• [Exercise]
Where the line holding "to safe defaults" appears, start copying, and continue exactly through the last line of the listing, skipping pictures.

Material provided below:

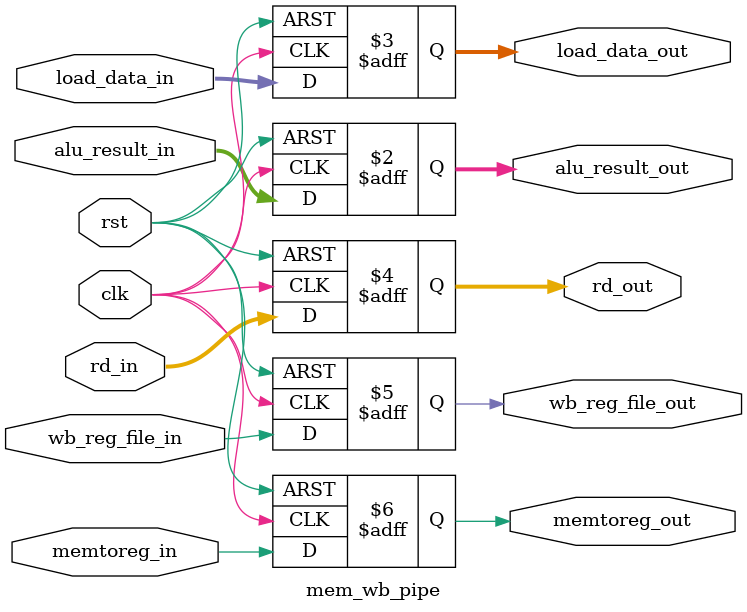
<source format=v>
module mem_wb_pipe (
    input          clk,
    input          rst,
 //   input          en,        // enable (1 = advance, 0 = hold/stall)
 //   input          flush,     // bubble insertion (1 = insert NOP/bubble)

    // Input from MEM stage (to be registered)
    input   [31:0] alu_result_in,
    input   [31:0] load_data_in,
    input   [4:0]  rd_in,
    input          wb_reg_file_in,
    input          memtoreg_in,

   /* // Optional: pass-through branch info for observation (not for redirect)
    input         modify_pc_in,
    input  [31:0] update_pc_in,
    input  [31:0] jump_addr_in,
    input         update_btb_in,*/

    // Outputs to WB stage
    output reg  [31:0] alu_result_out,
    output reg  [31:0] load_data_out,
    output reg  [4:0]  rd_out,
    output reg         wb_reg_file_out,
    output reg         memtoreg_out

    // Forwarding / debug: data that forwarding unit should use from MEM/WB
   // output wire [31:0] data_forward_wb // typically selected as WB writeback data (mem or ALU)

   /* // Optional branch pass-through (for logging / performance counters)
    output reg         modify_pc_out,
    output reg [31:0]  update_pc_out,
    output reg [31:0]  jump_addr_out,
    output reg         update_btb_out*/
);

    // Internal: selected WB data (not registered here  outputs already register values)
    // Provide the forwarding value as the data that will be written back to the register file.
    // Forwarding unit expects the most-recent data available in WB stage:
    // If memtoreg_out==1 -> load data else -> alu result.
    //

//    assign data_forward_wb = (memtoreg_out) ? load_data_out : alu_result_out;

    // Safe NOP defaults
    parameter [31:0] ZERO32 = 32'h00000000;
    parameter [4:0]  ZERO5  = 5'd0;

    always @(posedge clk or posedge rst) begin
        if (rst) begin
            // reset outputs to safe defaults
            alu_result_out   <= ZERO32;
            load_data_out    <= ZERO32;
            rd_out           <= ZERO5;
            wb_reg_file_out  <= 1'b0;
            memtoreg_out     <= 1'b0;
         /*   modify_pc_out    <= 1'b0;
            update_pc_out    <= ZERO32;
            jump_addr_out    <= ZERO32;
            update_btb_out   <= 1'b0;*/
        end
        
        else  begin
            // Normal capture from MEM stage
            alu_result_out   <= alu_result_in;
            load_data_out    <= load_data_in;
            rd_out           <= rd_in;
            wb_reg_file_out  <= wb_reg_file_in;
            memtoreg_out     <= memtoreg_in;
         /*   // Branch info forwarded for visibility only
            modify_pc_out    <= modify_pc_in;
            update_pc_out    <= update_pc_in;
            jump_addr_out    <= jump_addr_in;
            update_btb_out   <= update_btb_in;*/
        end
    end

endmodule

</source>
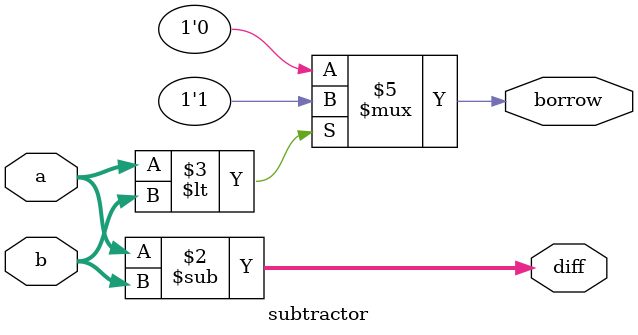
<source format=v>
module subtractor(
	input [7:0]a,
	input [7:0]b,
	output reg [7:0]diff,
	output reg borrow
);

	always@(a,b)
	begin
	diff=a-b;
	if (a<b) borrow=1'b1;
	else borrow=1'b0;
	end
endmodule

</source>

End of Material provided.

• [Output of the task]
            // reset outputs to safe defaults
            alu_result_out   <= ZERO32;
            load_data_out    <= ZERO32;
            rd_out           <= ZERO5;
            wb_reg_file_out  <= 1'b0;
            memtoreg_out     <= 1'b0;
         /*   modify_pc_out    <= 1'b0;
            update_pc_out    <= ZERO32;
            jump_addr_out    <= ZERO32;
            update_btb_out   <= 1'b0;*/
        end
        
        else  begin
            // Normal capture from MEM stage
            alu_result_out   <= alu_result_in;
            load_data_out    <= load_data_in;
            rd_out           <= rd_in;
            wb_reg_file_out  <= wb_reg_file_in;
            memtoreg_out     <= memtoreg_in;
         /*   // Branch info forwarded for visibility only
            modify_pc_out    <= modify_pc_in;
            update_pc_out    <= update_pc_in;
            jump_addr_out    <= jump_addr_in;
            update_btb_out   <= update_btb_in;*/
        end
    end

endmodule

</source>
<source format=v>
module subtractor(
	input [7:0]a,
	input [7:0]b,
	output reg [7:0]diff,
	output reg borrow
);

	always@(a,b)
	begin
	diff=a-b;
	if (a<b) borrow=1'b1;
	else borrow=1'b0;
	end
endmodule

</source>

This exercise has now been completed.